- Associated Press - Sunday, May 17, 2015

NORFOLK, Neb. (AP) - During the day, they teach and attend school, treat patients and perform a variety of other important tasks.

But once a week, they put down their dental drills and stethoscopes, leave their classrooms and instead pick up their trombones, trumpets and saxophones to make music, the Norfolk Daily News (https://bit.ly/1RJtD3v ) reported.

“We’re so fortunate to have a group like this. It gives everyone the opportunity to still play,” said Dr. Brad Krivohlavek.

The local dentist is one of four musicians who have been performing with the Northeast Area Jazz Ensemble since its inception 35 years ago.

The others are Randy Neuharth and Dr. Tom Surber, both of Norfolk, and Bob Johnson of Howells.

Once a week, those four and a number of other musicians practice their craft. And when the opportunity presents itself, they take their show to a concert hall, dance hall or some other venue.

The musicians came together in 1980 at the urging of the late Jim Boullion, who was Northeast Community College’s director of music at the time.

In a Daily News article in 1986, Boullion said he promoted the idea of the ensemble to provide community members with the opportunity to continue playing jazz music after leaving school.

Initially, Boullion appealed to area music teachers. While they continue to form the basis for the group, others are involved, including doctors and engineers, Neuharth said.

Although members aren’t paid, teachers can earn professional growth credits through the college from their participation, he added.

While the group normally charges a fee to perform, the money is used to support the college’s music department and to provide scholarships for music students who attend Northeast.

Plus, along with the college, the ensemble co-sponsors the annual Northeast Jazz Festival that brings together junior high and high school band and show choir students from around the Midwest.

Other benefits are not as visible.

For instance, participation “exposes young directors and educators to new techniques and literature,” Neuharth said.

The organization has thrived all of these years because the musicians get great joy out of playing, Johnson said.

Johnson’s association with music began in the fourth grade when he was forced to dance with a girl at a school activity where the band provided the music, he said with a laugh. The following year, he took up trumpet playing and joined the band so he could avoid dancing.

“I wasn’t tall enough for the basketball team, so I stayed with the band,” he added.

He went on to have a career as a school band director and has had “no regrets,” he said.

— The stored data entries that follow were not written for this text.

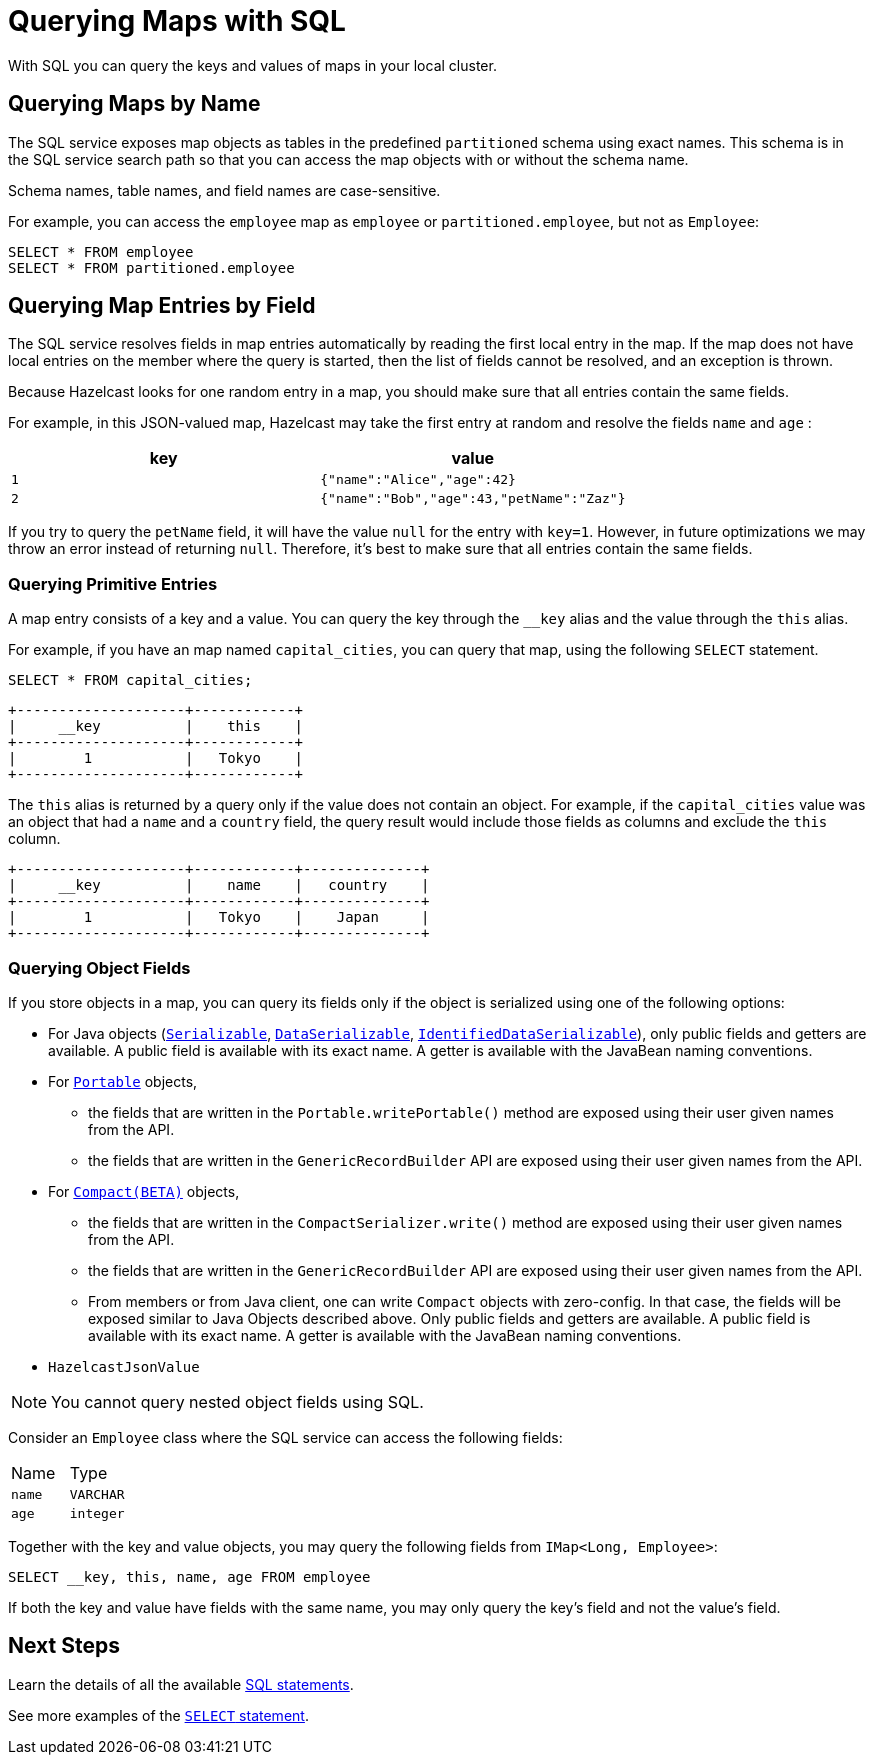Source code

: = Querying Maps with SQL
:description: With SQL you can query the keys and values of maps in your local cluster.

{description}

== Querying Maps by Name

The SQL service exposes map objects as tables in the predefined `partitioned`
schema using exact names. This schema is in the SQL service search path so that
you can access the map objects with or without the schema name.

Schema names, table names, and field names are case-sensitive.

For example, you can access the `employee` map
as `employee` or `partitioned.employee`, but not as `Employee`:

[source,sql]
----
SELECT * FROM employee
SELECT * FROM partitioned.employee
----

== Querying Map Entries by Field

The SQL service resolves fields in map entries automatically by reading the first local entry in the map. If the map does not have local entries on the member where
the query is started, then the list of fields cannot be resolved, and an
exception is thrown.

Because Hazelcast looks for one random entry in a map, you should make sure that all entries contain the same fields.

For example, in this JSON-valued map, Hazelcast may take the first entry at random and resolve the fields `name` and `age` :

[cols="m,m"]
|===
|key|value

|1
|{"name":"Alice","age":42}

|2
|{"name":"Bob","age":43,"petName":"Zaz"}
|===

If you try to query the `petName` field, it will have the value `null` for the
entry with `key=1`. However, in future optimizations we may throw an error instead of returning `null`. Therefore, it's best to make sure that all entries contain the same fields.

=== Querying Primitive Entries

A map entry consists of a key and a value. You can query the key through the `__key` alias and the value through the `this` alias.

For example, if you have an map named `capital_cities`, you can query that map, using the following `SELECT` statement.

[source,sql]
----
SELECT * FROM capital_cities;
----

```
+--------------------+------------+
|     __key          |    this    |
+--------------------+------------+
|        1           |   Tokyo    |
+--------------------+------------+
```

The `this` alias is returned by a query only if the value does not contain an object. For example, if the `capital_cities` value was an object that had a `name` and a `country` field, the query result would include those fields as columns and exclude the `this` column.

```
+--------------------+------------+--------------+
|     __key          |    name    |   country    |
+--------------------+------------+--------------+
|        1           |   Tokyo    |    Japan     |
+--------------------+------------+--------------+
```

=== Querying Object Fields

If you store objects in a map, you can query its fields only if the object is serialized using one of the following options:

* For Java objects (xref:serialization:implementing-java-serializable.adoc[`Serializable`], xref:serialization:implementing-dataserializable.adoc[`DataSerializable`], xref:serialization:implementing-dataserializable.adoc#identifieddataserializable[`IdentifiedDataSerializable`]), only public fields and getters are available. A public field is available with its exact name. A getter is available with the JavaBean naming conventions.
* For xref:serialization:implementing-portable-serialization.adoc[`Portable`] objects, 
** the fields that are written in the `Portable.writePortable()` method are exposed using their user given names from the API.
** the fields that are written in the `GenericRecordBuilder` API are exposed using their user given names from the API. 
* For xref:serialization:compact-serialization.adoc[`Compact(BETA)`] objects, 
** the fields that are written in the `CompactSerializer.write()` method are exposed using their user given names from the API.
** the fields that are written in the `GenericRecordBuilder` API are exposed using their user given names from the API. 
** From members or from Java client, one can write `Compact` objects with zero-config. In that case, the fields will be exposed similar to Java Objects described above. Only public fields and getters are available. A public field is available with its exact name. A getter is available with the JavaBean naming conventions.


* `HazelcastJsonValue`

NOTE: You cannot query nested object fields using SQL.

Consider an `Employee` class where the SQL service can access
the following fields:

[cols="1,1"]
|===
| Name
| Type

|`name`
|`VARCHAR`

|`age`
|`integer`
|===

Together with the key and value objects, you may query the following fields from
`IMap<Long, Employee>`:

[source,sql]
----
SELECT __key, this, name, age FROM employee
----

If both the key and value have fields with the same name, you may only query the key's field and not the value's field.

== Next Steps

Learn the details of all the available xref:sql:sql-statements.adoc[SQL statements].

See more examples of the xref:sql:select.adoc[`SELECT` statement].



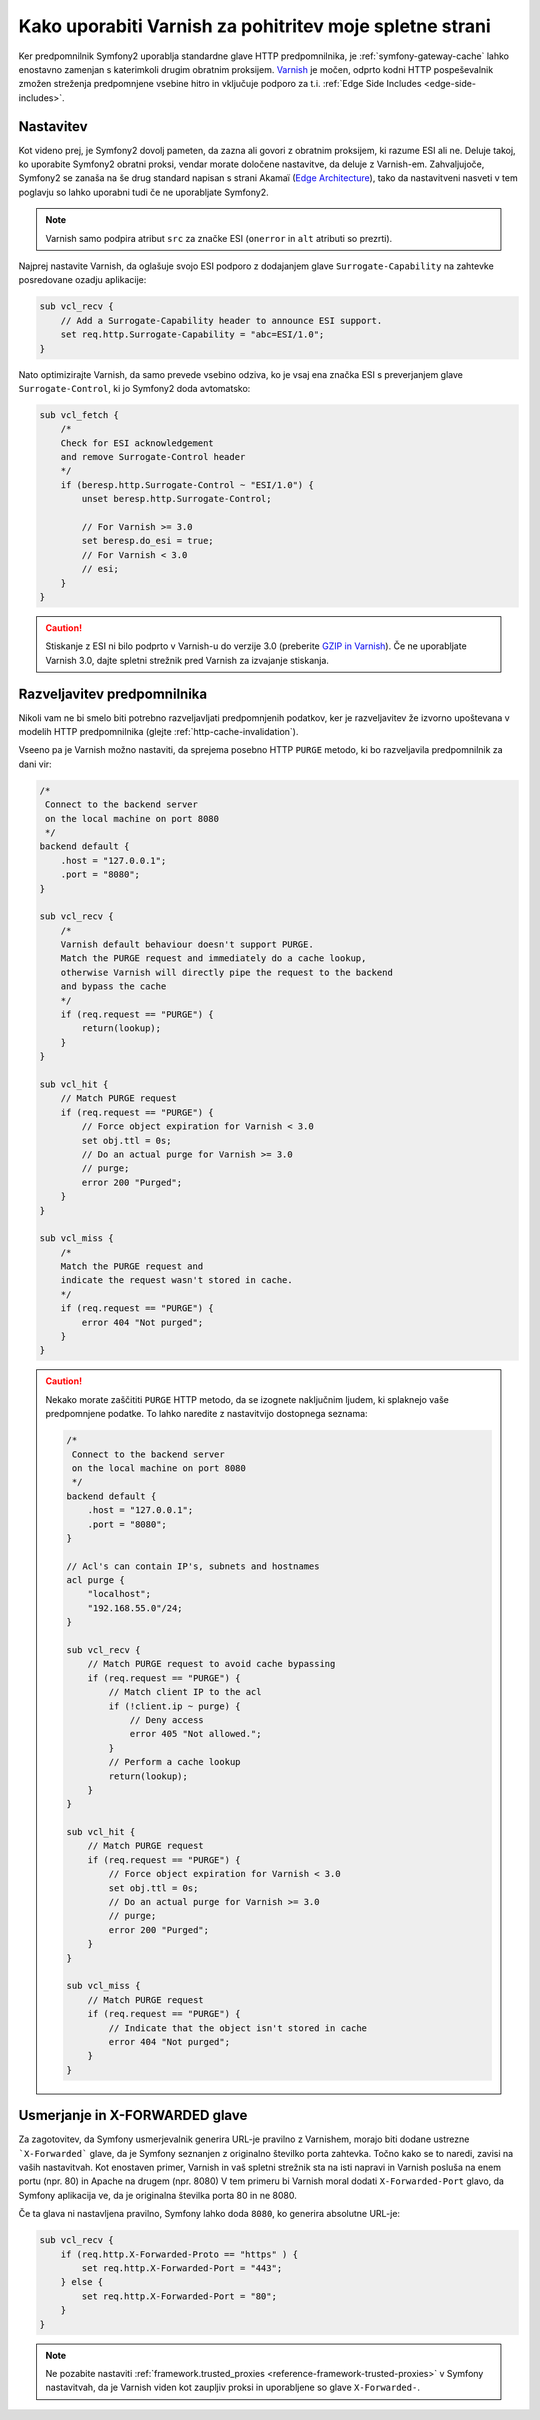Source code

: .. index::
    single: Cache; Varnish

Kako uporabiti Varnish za pohitritev moje spletne strani
========================================================

Ker predpomnilnik Symfony2 uporablja standardne glave HTTP predpomnilnika,
je :ref:`symfony-gateway-cache` lahko enostavno zamenjan s katerimkoli drugim obratnim
proksijem. `Varnish`_ je močen, odprto kodni HTTP pospeševalnik zmožen streženja
predpomnjene vsebine hitro in vključuje podporo za t.i. :ref:`Edge Side Includes <edge-side-includes>`.

.. index::
    single: Varnish; configuration

Nastavitev
----------

Kot videno prej, je Symfony2 dovolj pameten, da zazna ali govori z obratnim
proksijem, ki razume ESI ali ne. Deluje takoj, ko
uporabite Symfony2 obratni proksi, vendar morate določene nastavitve, da
deluje z Varnish-em. Zahvaljujoče, Symfony2 se zanaša na še drug standard
napisan s strani Akamaï (`Edge Architecture`_), tako da nastavitveni nasveti v
tem poglavju so lahko uporabni tudi če ne uporabljate Symfony2.

.. note::

    Varnish samo podpira atribut ``src`` za značke ESI (``onerror`` in
    ``alt`` atributi so prezrti).

Najprej nastavite Varnish, da oglašuje svojo ESI podporo z dodajanjem
glave ``Surrogate-Capability`` na zahtevke posredovane ozadju
aplikacije:

.. code-block:: text

    sub vcl_recv {
        // Add a Surrogate-Capability header to announce ESI support.
        set req.http.Surrogate-Capability = "abc=ESI/1.0";
    }

Nato optimizirajte Varnish, da samo prevede vsebino odziva, ko je
vsaj ena značka ESI s preverjanjem glave ``Surrogate-Control``, ki
jo Symfony2 doda avtomatsko:

.. code-block:: text

    sub vcl_fetch {
        /*
        Check for ESI acknowledgement
        and remove Surrogate-Control header
        */
        if (beresp.http.Surrogate-Control ~ "ESI/1.0") {
            unset beresp.http.Surrogate-Control;

            // For Varnish >= 3.0
            set beresp.do_esi = true;
            // For Varnish < 3.0
            // esi;
        }
    }

.. caution::

    Stiskanje z ESI ni bilo podprto v Varnish-u do verzije 3.0
    (preberite `GZIP in Varnish`_). Če ne uporabljate Varnish 3.0, dajte spletni
    strežnik pred Varnish za izvajanje stiskanja.

.. index::
    single: Varnish; Invalidation

Razveljavitev predpomnilnika
----------------------------

Nikoli vam ne bi smelo biti potrebno razveljavljati predpomnjenih podatkov, ker je razveljavitev že
izvorno upoštevana v modelih HTTP predpomnilnika (glejte :ref:`http-cache-invalidation`).

Vseeno pa je Varnish možno nastaviti, da sprejema posebno HTTP ``PURGE`` metodo,
ki bo razveljavila predpomnilnik za dani vir:

.. code-block:: text

    /*
     Connect to the backend server
     on the local machine on port 8080
     */
    backend default {
        .host = "127.0.0.1";
        .port = "8080";
    }

    sub vcl_recv {
        /*
        Varnish default behaviour doesn't support PURGE.
        Match the PURGE request and immediately do a cache lookup,
        otherwise Varnish will directly pipe the request to the backend
        and bypass the cache
        */
        if (req.request == "PURGE") {
            return(lookup);
        }
    }

    sub vcl_hit {
        // Match PURGE request
        if (req.request == "PURGE") {
            // Force object expiration for Varnish < 3.0
            set obj.ttl = 0s;
            // Do an actual purge for Varnish >= 3.0
            // purge;
            error 200 "Purged";
        }
    }

    sub vcl_miss {
        /*
        Match the PURGE request and
        indicate the request wasn't stored in cache.
        */
        if (req.request == "PURGE") {
            error 404 "Not purged";
        }
    }

.. caution::

    Nekako morate zaščititi ``PURGE`` HTTP metodo, da se izognete naključnim ljudem,
    ki splaknejo vaše predpomnjene podatke. To lahko naredite z nastavitvijo dostopnega seznama:

    .. code-block:: text

        /*
         Connect to the backend server
         on the local machine on port 8080
         */
        backend default {
            .host = "127.0.0.1";
            .port = "8080";
        }

        // Acl's can contain IP's, subnets and hostnames
        acl purge {
            "localhost";
            "192.168.55.0"/24;
        }

        sub vcl_recv {
            // Match PURGE request to avoid cache bypassing
            if (req.request == "PURGE") {
                // Match client IP to the acl
                if (!client.ip ~ purge) {
                    // Deny access
                    error 405 "Not allowed.";
                }
                // Perform a cache lookup
                return(lookup);
            }
        }

        sub vcl_hit {
            // Match PURGE request
            if (req.request == "PURGE") {
                // Force object expiration for Varnish < 3.0
                set obj.ttl = 0s;
                // Do an actual purge for Varnish >= 3.0
                // purge;
                error 200 "Purged";
            }
        }

        sub vcl_miss {
            // Match PURGE request
            if (req.request == "PURGE") {
                // Indicate that the object isn't stored in cache
                error 404 "Not purged";
            }
        }

Usmerjanje in X-FORWARDED glave
-------------------------------

Za zagotovitev, da Symfony usmerjevalnik generira URL-je pravilno z Varnishem,
morajo biti dodane ustrezne ```X-Forwarded``` glave, da je Symfony seznanjen z
originalno številko porta zahtevka. Točno kako se to naredi, zavisi
na vaših nastavitvah. Kot enostaven primer, Varnish in vaš spletni strežnik sta
na isti napravi in Varnish posluša na enem portu (npr. 80) in Apache
na drugem (npr. 8080) V tem primeru bi Varnish moral dodati ``X-Forwarded-Port``
glavo, da Symfony aplikacija ve, da je originalna številka porta
80 in ne 8080.

Če ta glava ni nastavljena pravilno, Symfony lahko doda ``8080``, ko generira
absolutne URL-je:

.. code-block:: text

    sub vcl_recv {
        if (req.http.X-Forwarded-Proto == "https" ) {
            set req.http.X-Forwarded-Port = "443";
        } else {
            set req.http.X-Forwarded-Port = "80";
        }
    }

.. note::

    Ne pozabite nastaviti :ref:`framework.trusted_proxies <reference-framework-trusted-proxies>`
    v Symfony nastavitvah, da je Varnish viden kot zaupljiv proksi
    in uporabljene so glave ``X-Forwarded-``.

.. _`Varnish`: https://www.varnish-cache.org
.. _`Edge Architecture`: http://www.w3.org/TR/edge-arch
.. _`GZIP in Varnish`: https://www.varnish-cache.org/docs/3.0/phk/gzip.html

Neuharth took up the trombone as a child after he and a friend found his dad’s old trombone and an electric guitar in the attic of their house in Eureka, South Dakota, he said.

“We took the instruments and marched up and down the street, and the band director drove by and said, ‘When you’re old enough, that’s what you’re going to play,’ ” Neuharth said.

The rest is history.

Kevin McLouth, a trumpet player from Norfolk whose parents were music teachers, took over as Northeast’s director of instrumental music when Neuharth retired. He now also directs the ensemble, as Neuharth did for many years.

Krivohlavek comes from a line of polka-players. Although he started out playing the trumpet, he switched to drums along the way.

While one might think that directing a group of music directors would be tricky, Neuharth and McLouth said it’s fairly easy. Although most members aren’t shy about providing input, it’s done in a congenial manner.

After all, they have the same goal of providing an enjoyable experience for the audience by playing their signature “big band” music, which is recognizable by people of all ages, McLouth said.

During its long history, the ensemble has played for dances at a variety of venues, at fundraising events, at the shopping mall during the holidays and in at least two concerts a year, which are presented at the college. They also entertain at the Norfolk Veterans Home regularly.

Still, Krivohlavek said they sometimes feel as though they are the best-kept secret in town.

That was evident last December when, while providing Christmas music at the Sunset Plaza, a listener said, “You’re really good. Where else do you play?” Krivohlavek said.

So members are looking for opportunities to perform, Neuharth said.

And they are inviting the public and especially former members to help celebrate the organization’s 35th anniversary at a concert on Sunday, May 17, at 2 p.m. in the theater at the Cox Activities Center at Northeast Community College.

“We want to invite alumni and reminisce,” Neuharth said.